Until last year, the department had little grasp of how many houses had been built or were under construction. A senior executive at one of the top construction firms, who declined to be named, says the housing department “can’t on any given day say how many houses are built or being built – in fact they don’t want to say, because it would not be politically palatable”.

The head of the department’s housing project task team, Brian Monteith, says the department now has accurate figures to hand – thanks to a computerised system linking up all nine provinces.

Monteith says many of the first houses built under the government’s subsidy scheme were little more than “toilets on slabs of concrete”, but more recent projects are more sophisticated.

Richards adds that many developers are carving out “innovative” funding schemes, so the subsidy may actually pay for a complete structure – albeit a tiny one.

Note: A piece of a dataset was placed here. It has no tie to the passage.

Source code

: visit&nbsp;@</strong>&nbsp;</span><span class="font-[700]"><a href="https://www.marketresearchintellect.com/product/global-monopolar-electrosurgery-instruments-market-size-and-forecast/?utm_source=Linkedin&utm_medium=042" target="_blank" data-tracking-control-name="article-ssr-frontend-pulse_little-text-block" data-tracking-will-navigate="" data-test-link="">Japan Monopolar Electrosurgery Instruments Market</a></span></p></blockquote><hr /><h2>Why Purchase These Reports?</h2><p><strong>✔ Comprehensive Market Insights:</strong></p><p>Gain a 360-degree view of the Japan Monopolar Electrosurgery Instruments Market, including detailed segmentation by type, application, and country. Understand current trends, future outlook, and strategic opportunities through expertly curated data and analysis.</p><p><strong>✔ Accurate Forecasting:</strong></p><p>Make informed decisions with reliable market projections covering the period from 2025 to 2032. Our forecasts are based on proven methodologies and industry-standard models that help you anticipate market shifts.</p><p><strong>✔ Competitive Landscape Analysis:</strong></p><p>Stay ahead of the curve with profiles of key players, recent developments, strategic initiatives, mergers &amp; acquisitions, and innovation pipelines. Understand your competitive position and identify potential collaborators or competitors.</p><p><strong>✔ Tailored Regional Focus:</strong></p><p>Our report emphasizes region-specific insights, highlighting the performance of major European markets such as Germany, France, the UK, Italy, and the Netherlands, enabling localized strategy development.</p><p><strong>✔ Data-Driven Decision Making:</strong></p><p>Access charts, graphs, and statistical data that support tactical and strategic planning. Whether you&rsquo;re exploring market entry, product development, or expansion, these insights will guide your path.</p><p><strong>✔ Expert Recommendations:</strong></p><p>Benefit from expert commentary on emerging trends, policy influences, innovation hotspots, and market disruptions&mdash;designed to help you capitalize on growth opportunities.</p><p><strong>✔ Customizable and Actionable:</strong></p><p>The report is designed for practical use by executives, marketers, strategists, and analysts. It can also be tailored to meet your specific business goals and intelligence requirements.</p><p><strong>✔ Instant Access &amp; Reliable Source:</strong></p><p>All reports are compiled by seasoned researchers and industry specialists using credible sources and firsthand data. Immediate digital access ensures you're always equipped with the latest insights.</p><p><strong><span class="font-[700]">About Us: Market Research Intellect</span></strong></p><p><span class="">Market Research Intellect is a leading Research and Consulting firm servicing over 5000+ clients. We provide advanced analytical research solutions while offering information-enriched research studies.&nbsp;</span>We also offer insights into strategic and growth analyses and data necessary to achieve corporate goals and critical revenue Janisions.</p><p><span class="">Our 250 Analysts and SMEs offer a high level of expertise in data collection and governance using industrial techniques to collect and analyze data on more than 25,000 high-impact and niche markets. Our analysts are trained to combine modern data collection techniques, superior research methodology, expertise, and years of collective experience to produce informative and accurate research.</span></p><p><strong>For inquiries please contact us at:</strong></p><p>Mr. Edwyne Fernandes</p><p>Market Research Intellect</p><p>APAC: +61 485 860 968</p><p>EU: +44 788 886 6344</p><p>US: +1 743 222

Monteith says in some provinces, like Gauteng and Mpumalanga, contractors are managing to build houses of up to 36m2 within the constraints of the subsidy. Such structures are usually found in areas where the ground is solid, allowing contractors to spend a bit more on walls and roofs.

He says he has been “pleasantly surprised” by the quality of houses now being built, though he warns there are still some profiteering developers who produce shoddy structures.

Innovative building, however, is unlikely to entice the banks back in. The Council of South African Banks says its members are reluctant to lend to most of the homeless the government is targeting.

“There’s a limit to how far we can go,” says the council’s low-cost housing representative, Lance Edmunds. “Banks can’t lend to people earning R800 a month.”

Industry figures suggest the banks have helped fund just 15% of the houses built since 1994. They have lost close to R1,6- billion on defaulted loans in the sector in the same period. “The banks feel they’ve been philanthropic enough,” Richards says.